● 任务要求
将下列全部记录的各行改写为编号列表，略去空行。

------ 输入记录 ------

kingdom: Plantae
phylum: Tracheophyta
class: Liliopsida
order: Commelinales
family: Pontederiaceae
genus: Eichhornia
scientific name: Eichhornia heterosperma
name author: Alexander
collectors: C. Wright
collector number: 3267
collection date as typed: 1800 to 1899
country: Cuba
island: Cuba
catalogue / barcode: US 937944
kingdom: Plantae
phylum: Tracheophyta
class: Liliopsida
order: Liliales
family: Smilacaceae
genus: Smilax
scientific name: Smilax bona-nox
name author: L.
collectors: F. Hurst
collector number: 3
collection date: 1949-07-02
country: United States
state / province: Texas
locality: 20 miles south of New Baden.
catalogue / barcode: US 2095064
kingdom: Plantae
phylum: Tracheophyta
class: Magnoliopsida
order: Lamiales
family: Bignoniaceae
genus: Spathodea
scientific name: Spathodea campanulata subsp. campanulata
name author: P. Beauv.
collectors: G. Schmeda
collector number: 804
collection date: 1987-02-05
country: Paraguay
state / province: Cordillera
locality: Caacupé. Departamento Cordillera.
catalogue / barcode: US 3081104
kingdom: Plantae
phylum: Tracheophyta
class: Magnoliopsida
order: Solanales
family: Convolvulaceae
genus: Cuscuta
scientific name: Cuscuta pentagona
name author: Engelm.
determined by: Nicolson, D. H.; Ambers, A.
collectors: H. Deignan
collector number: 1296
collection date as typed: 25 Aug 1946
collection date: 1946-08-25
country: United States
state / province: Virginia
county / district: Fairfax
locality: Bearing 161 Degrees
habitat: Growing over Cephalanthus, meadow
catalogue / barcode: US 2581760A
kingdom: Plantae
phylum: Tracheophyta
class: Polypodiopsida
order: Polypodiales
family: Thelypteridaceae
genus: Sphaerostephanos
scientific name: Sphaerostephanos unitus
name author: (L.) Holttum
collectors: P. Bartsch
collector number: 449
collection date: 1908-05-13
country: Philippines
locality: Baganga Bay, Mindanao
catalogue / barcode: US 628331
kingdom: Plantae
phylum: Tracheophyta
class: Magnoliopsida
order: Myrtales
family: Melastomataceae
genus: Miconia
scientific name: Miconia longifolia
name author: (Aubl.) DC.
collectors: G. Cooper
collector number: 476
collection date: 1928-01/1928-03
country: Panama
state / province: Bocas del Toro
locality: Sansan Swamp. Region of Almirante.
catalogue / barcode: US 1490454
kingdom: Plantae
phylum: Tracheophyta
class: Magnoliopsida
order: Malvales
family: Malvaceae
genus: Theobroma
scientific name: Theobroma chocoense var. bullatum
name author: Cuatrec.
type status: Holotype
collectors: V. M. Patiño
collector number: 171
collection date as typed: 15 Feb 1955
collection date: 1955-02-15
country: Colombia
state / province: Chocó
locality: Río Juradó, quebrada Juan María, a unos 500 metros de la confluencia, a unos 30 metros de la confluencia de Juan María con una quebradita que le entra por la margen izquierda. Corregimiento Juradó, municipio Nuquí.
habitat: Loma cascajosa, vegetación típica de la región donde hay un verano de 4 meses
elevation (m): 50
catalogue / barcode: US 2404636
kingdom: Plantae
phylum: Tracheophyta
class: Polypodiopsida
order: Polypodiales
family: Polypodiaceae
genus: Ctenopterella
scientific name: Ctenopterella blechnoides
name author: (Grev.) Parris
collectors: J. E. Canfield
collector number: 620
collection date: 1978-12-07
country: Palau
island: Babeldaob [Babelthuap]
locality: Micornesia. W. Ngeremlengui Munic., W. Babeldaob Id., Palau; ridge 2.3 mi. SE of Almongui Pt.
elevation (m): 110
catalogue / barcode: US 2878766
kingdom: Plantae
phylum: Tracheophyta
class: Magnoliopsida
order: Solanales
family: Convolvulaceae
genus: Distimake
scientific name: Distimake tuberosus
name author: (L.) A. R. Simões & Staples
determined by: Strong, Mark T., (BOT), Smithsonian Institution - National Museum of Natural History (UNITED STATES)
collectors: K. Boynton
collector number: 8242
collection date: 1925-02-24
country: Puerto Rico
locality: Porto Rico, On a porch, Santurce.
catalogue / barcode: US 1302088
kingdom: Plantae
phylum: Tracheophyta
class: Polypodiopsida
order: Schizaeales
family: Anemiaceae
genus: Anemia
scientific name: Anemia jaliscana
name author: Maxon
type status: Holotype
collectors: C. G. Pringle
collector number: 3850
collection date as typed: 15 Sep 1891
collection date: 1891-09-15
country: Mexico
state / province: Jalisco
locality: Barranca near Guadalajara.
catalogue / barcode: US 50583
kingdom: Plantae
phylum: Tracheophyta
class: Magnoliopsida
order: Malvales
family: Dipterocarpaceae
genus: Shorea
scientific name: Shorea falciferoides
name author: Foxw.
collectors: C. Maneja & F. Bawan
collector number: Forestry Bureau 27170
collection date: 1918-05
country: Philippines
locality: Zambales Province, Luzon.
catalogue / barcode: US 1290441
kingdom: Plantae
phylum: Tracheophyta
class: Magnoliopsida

------

● 最终答案
1. kingdom: Plantae
2. phylum: Tracheophyta
3. class: Liliopsida
4. order: Commelinales
5. family: Pontederiaceae
6. genus: Eichhornia
7. scientific name: Eichhornia heterosperma
8. name author: Alexander
9. collectors: C. Wright
10. collector number: 3267
11. collection date as typed: 1800 to 1899
12. country: Cuba
13. island: Cuba
14. catalogue / barcode: US 937944
15. kingdom: Plantae
16. phylum: Tracheophyta
17. class: Liliopsida
18. order: Liliales
19. family: Smilacaceae
20. genus: Smilax
21. scientific name: Smilax bona-nox
22. name author: L.
23. collectors: F. Hurst
24. collector number: 3
25. collection date: 1949-07-02
26. country: United States
27. state / province: Texas
28. locality: 20 miles south of New Baden.
29. catalogue / barcode: US 2095064
30. kingdom: Plantae
31. phylum: Tracheophyta
32. class: Magnoliopsida
33. order: Lamiales
34. family: Bignoniaceae
35. genus: Spathodea
36. scientific name: Spathodea campanulata subsp. campanulata
37. name author: P. Beauv.
38. collectors: G. Schmeda
39. collector number: 804
40. collection date: 1987-02-05
41. country: Paraguay
42. state / province: Cordillera
43. locality: Caacupé. Departamento Cordillera.
44. catalogue / barcode: US 3081104
45. kingdom: Plantae
46. phylum: Tracheophyta
47. class: Magnoliopsida
48. order: Solanales
49. family: Convolvulaceae
50. genus: Cuscuta
51. scientific name: Cuscuta pentagona
52. name author: Engelm.
53. determined by: Nicolson, D. H.; Ambers, A.
54. collectors: H. Deignan
55. collector number: 1296
56. collection date as typed: 25 Aug 1946
57. collection date: 1946-08-25
58. country: United States
59. state / province: Virginia
60. county / district: Fairfax
61. locality: Bearing 161 Degrees
62. habitat: Growing over Cephalanthus, meadow
63. catalogue / barcode: US 2581760A
64. kingdom: Plantae
65. phylum: Tracheophyta
66. class: Polypodiopsida
67. order: Polypodiales
68. family: Thelypteridaceae
69. genus: Sphaerostephanos
70. scientific name: Sphaerostephanos unitus
71. name author: (L.) Holttum
72. collectors: P. Bartsch
73. collector number: 449
74. collection date: 1908-05-13
75. country: Philippines
76. locality: Baganga Bay, Mindanao
77. catalogue / barcode: US 628331
78. kingdom: Plantae
79. phylum: Tracheophyta
80. class: Magnoliopsida
81. order: Myrtales
82. family: Melastomataceae
83. genus: Miconia
84. scientific name: Miconia longifolia
85. name author: (Aubl.) DC.
86. collectors: G. Cooper
87. collector number: 476
88. collection date: 1928-01/1928-03
89. country: Panama
90. state / province: Bocas del Toro
91. locality: Sansan Swamp. Region of Almirante.
92. catalogue / barcode: US 1490454
93. kingdom: Plantae
94. phylum: Tracheophyta
95. class: Magnoliopsida
96. order: Malvales
97. family: Malvaceae
98. genus: Theobroma
99. scientific name: Theobroma chocoense var. bullatum
100. name author: Cuatrec.
101. type status: Holotype
102. collectors: V. M. Patiño
103. collector number: 171
104. collection date as typed: 15 Feb 1955
105. collection date: 1955-02-15
106. country: Colombia
107. state / province: Chocó
108. locality: Río Juradó, quebrada Juan María, a unos 500 metros de la confluencia, a unos 30 metros de la confluencia de Juan María con una quebradita que le entra por la margen izquierda. Corregimiento Juradó, municipio Nuquí.
109. habitat: Loma cascajosa, vegetación típica de la región donde hay un verano de 4 meses
110. elevation (m): 50
111. catalogue / barcode: US 2404636
112. kingdom: Plantae
113. phylum: Tracheophyta
114. class: Polypodiopsida
115. order: Polypodiales
116. family: Polypodiaceae
117. genus: Ctenopterella
118. scientific name: Ctenopterella blechnoides
119. name author: (Grev.) Parris
120. collectors: J. E. Canfield
121. collector number: 620
122. collection date: 1978-12-07
123. country: Palau
124. island: Babeldaob [Babelthuap]
125. locality: Micornesia. W. Ngeremlengui Munic., W. Babeldaob Id., Palau; ridge 2.3 mi. SE of Almongui Pt.
126. elevation (m): 110
127. catalogue / barcode: US 2878766
128. kingdom: Plantae
129. phylum: Tracheophyta
130. class: Magnoliopsida
131. order: Solanales
132. family: Convolvulaceae
133. genus: Distimake
134. scientific name: Distimake tuberosus
135. name author: (L.) A. R. Simões & Staples
136. determined by: Strong, Mark T., (BOT), Smithsonian Institution - National Museum of Natural History (UNITED STATES)
137. collectors: K. Boynton
138. collector number: 8242
139. collection date: 1925-02-24
140. country: Puerto Rico
141. locality: Porto Rico, On a porch, Santurce.
142. catalogue / barcode: US 1302088
143. kingdom: Plantae
144. phylum: Tracheophyta
145. class: Polypodiopsida
146. order: Schizaeales
147. family: Anemiaceae
148. genus: Anemia
149. scientific name: Anemia jaliscana
150. name author: Maxon
151. type status: Holotype
152. collectors: C. G. Pringle
153. collector number: 3850
154. collection date as typed: 15 Sep 1891
155. collection date: 1891-09-15
156. country: Mexico
157. state / province: Jalisco
158. locality: Barranca near Guadalajara.
159. catalogue / barcode: US 50583
160. kingdom: Plantae
161. phylum: Tracheophyta
162. class: Magnoliopsida
163. order: Malvales
164. family: Dipterocarpaceae
165. genus: Shorea
166. scientific name: Shorea falciferoides
167. name author: Foxw.
168. collectors: C. Maneja & F. Bawan
169. collector number: Forestry Bureau 27170
170. collection date: 1918-05
171. country: Philippines
172. locality: Zambales Province, Luzon.
173. catalogue / barcode: US 1290441
174. kingdom: Plantae
175. phylum: Tracheophyta
176. class: Magnoliopsida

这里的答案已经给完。